ZU ERLEDIGENDE AUFGABEN:
**A.** Nenne jede unterschiedliche Zahl, die im Text über Erwin Müller in Ziffern geschrieben steht.
**B.** Ersetze in allen Zeilen der bereitgestellten Daten „Ofertas da semana“ durch „Promoções da semana“ und gib diese Zeilen sonst unverändert wieder. Lass die Bilder dabei weg.

AUSZUG:
* * *

Erfolgreich und umstritten
Der Ulmer Drogeriemarkt-Unternehmer Erwin Müller wird heute 90 Jahre alt
ULM - Für Überraschungen war Erwin Müller immer gut. Aber dass er sich im fast biblischen Alter noch einmal selbst auf dem Chefsessel seines Drogeriemarkt-Konzerns niederlassen würde, hatte man doch nicht erwartet. Aber genau das geschah kurz vor seinem heutigen 90. Geburtstag. Erst 2019 hatte Müller den Aldi-Manager Günther Heim als CEO eingesetzt, möglicherweise, so war vermutet worden, auch als seinen Kronprinzen. Doch es entwickelte sich anders. Die Chemie zwischen Müller und Heim soll von Anfang an nicht gestimmt haben. Heim ließ es zwar in der Öffentlichkeit an Loyalität gegenüber dem Inhaber nicht fehlen, konnte sich aber mit dessen wohl sehr gewöhnungsbedürftigem Umgangs- und Führungsstil nicht anfreunden.
Und so kam es, wie es kommen musste. Ende August trennte sich Müller von Heim mit sofortiger Wirkung. Damit ist die Nachfolgefrage bei Deutschlands drittgrößter Drogeriemarkt-Kette wieder offen. Allerdings könnte eine von Müller in Österreich gegründete Privatstiftung, die 35,4 Prozent der Firmenanteile hält, in Zukunft eine zunehmend mitbestimmende Rolle spielen.

* * *

Gesammelte Dateneinträge:
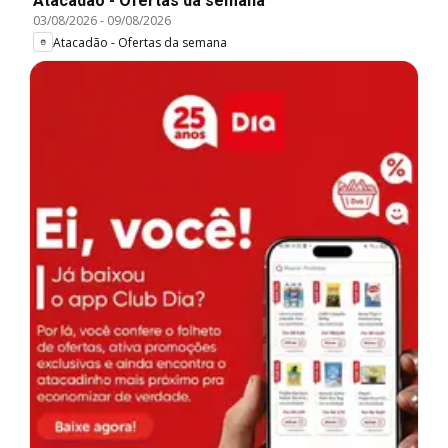
Atacadão - Ofertas da semana
03/08/2026
-
09/08/2026
Atacadão - Ofertas da semana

* * *

ANTWORTEN JE AUFGABE:
**A.** 90; 2019; 35,4

**B.**
Atacadão - Promoções da semana
03/08/2026
-
09/08/2026
Atacadão - Promoções da semana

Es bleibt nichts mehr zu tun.